Saturday, February 17, 2018

Strength in Joy

Nehemiah 8:10 states that "the Joy of the Lord is our strength." But what does that really mean? What does it mean to have strength in joy? How can joy be strength? 

Control is something that is difficult to give up. To be able to laugh and enjoy your life means that you are giving up your right to stress and try to control whatever is happening in your life. It means that you are resting. Who knew that resting took strength too? Just like vulnerability takes strength to be able to open up, so it takes strength to rest when you don't have control.

To have joy and rest in the thought that God is ultimately in control is to kick the enemy in the pants.

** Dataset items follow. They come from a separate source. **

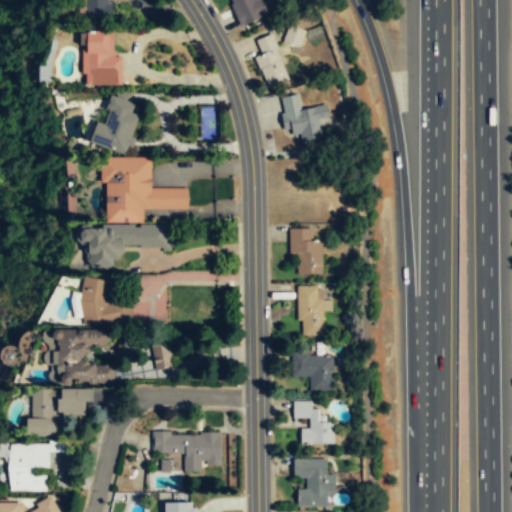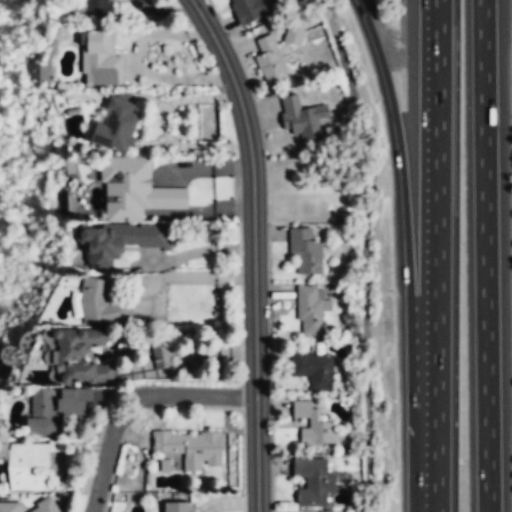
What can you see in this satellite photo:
building: (97, 8)
building: (98, 9)
building: (246, 10)
building: (247, 10)
building: (293, 35)
building: (100, 59)
building: (99, 60)
building: (269, 61)
building: (270, 61)
building: (301, 117)
building: (299, 119)
building: (115, 124)
building: (116, 126)
park: (26, 169)
building: (134, 189)
building: (134, 190)
building: (121, 240)
road: (253, 249)
building: (304, 250)
building: (305, 250)
road: (408, 252)
road: (436, 255)
road: (486, 255)
building: (100, 303)
building: (101, 303)
building: (310, 308)
building: (310, 309)
building: (161, 354)
building: (74, 356)
building: (82, 356)
building: (313, 369)
building: (313, 369)
road: (134, 398)
building: (53, 408)
building: (54, 409)
building: (311, 423)
building: (313, 423)
building: (188, 447)
building: (189, 447)
building: (29, 464)
building: (30, 464)
building: (163, 465)
building: (312, 481)
building: (312, 481)
building: (29, 507)
building: (178, 507)
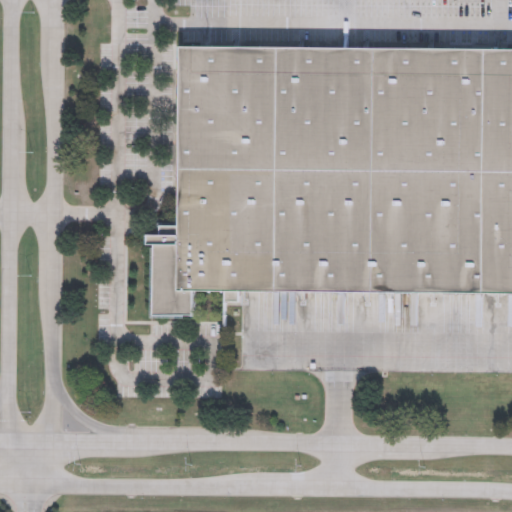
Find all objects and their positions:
road: (61, 33)
road: (158, 121)
road: (119, 136)
road: (60, 138)
building: (340, 173)
building: (340, 174)
road: (8, 210)
road: (38, 210)
road: (17, 241)
road: (58, 258)
road: (301, 350)
road: (378, 351)
road: (58, 374)
road: (154, 380)
road: (9, 393)
road: (85, 421)
road: (28, 444)
road: (284, 446)
road: (57, 462)
road: (340, 468)
road: (256, 486)
road: (44, 489)
road: (23, 490)
road: (31, 505)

The enemy will do his best to distract us from God, and if he can get us distracted with stress or focusing on anything besides God, then he's winning. Really, he's already lost the war, but he does his best to take down the children of God and keep them from intimacy with the Father.

I'm struggling so hard to write this right now. I'm struggling with things from the past being brought up that hurt more than words can say. I'm questioning my qualifications to even write about joy and how we have strength from it. I feel very weak right now. But I feel like this is a post the enemy doesn't want me to write.

Even as I write about how weak I feel, I already know that this weakness is a lie. And once you know something is a lie, it's hard to keep believing it.

The enemy attacks the area that you're called. If you are called to lead, you might find you struggle with feeling insignificant. If you were called to be a speaker, you might struggle with the belief that your voice doesn't matter. The enemy will lie until he's blue in the face to keep you from realizing your calling and living up to your true potential. But that's all that they are: lies. They are powerless unless you agree with them and believe them. But you have the power to stop believing these lies.

God has called me Joy. I can go more into detail on that later, but it's a fact. So what have I struggled with most of my life? Negative thinking and depression. In fact, it took some convincing from God for me to believe that He could call me Joy. He had to remind me of when I was little and how much I laughed and how people would comment on how they loved my laugh. He told me that how a child is, before they get tainted by the world and the lies of the enemy, is how He created them to be. 

God has called me Joy and is helping me get back to the person that He made me to be. To give Him my troubles and heartbreak takes the strength to let go. To say that I can't control this and I am giving my sense of control to Him and am trusting Him to take care of me and my future takes strength. It doesn't sound like giving something away would take strength, but it does.
For some reason, even in situations we can't control, we feel like if we worry about it enough or feel enough for it, we can somehow control it. While that's not true, it still feels like it. Especially, when it's a situation when you feel someone has wronged you. We feel like we can hold a grudge against someone and really make them pay. But the only one really paying is us. If we feel someone died unjustly, we can be angry and bitter at God, but the only ones suffering is us. Suppose you have a court case coming up and you feel totally out of control, but you feel like you must worry about it, hoping that will make it go better.... but it really doesn't help anything. 

To give it to God takes strength, and to laugh at it shows your strength. To be able to laugh and enjoy life, even in hard and trying times, shows the enemy that you won't be phased by his attempts to pull you down and distract you. Once you can identify his lies in your life, laugh at them! They have no power when you see them for what they are: lies! 

Jesus endured the cross for the joy set before Him. We are that joy set before Him, and His joy in us is what brought Him through the pain of the cross. Without Him going to the cross, there would always be separation between us and God. But His joy in us took Him through and helped Him endure. His joy was His strength. 

Our joy that we get when we give up our need for control and even our right to be angry, is so much greater than living in worry or anger. I've heard that peace is silent joy, and joy is loud peace. To give up our negative emotions, no matter how hard it is, brings us to a place where we can encounter God's joy and peace. That is your strength. You are strong when you have joy. It shows your strength. It is your strength to get you through the hardest times. 

So God has not just called me Joy... He has also called me Strong! No wonder the enemy didn't want me to know my identity! I now laugh at his plans and his lies. They hold no power over me.

When was the last time you laughed at your problems?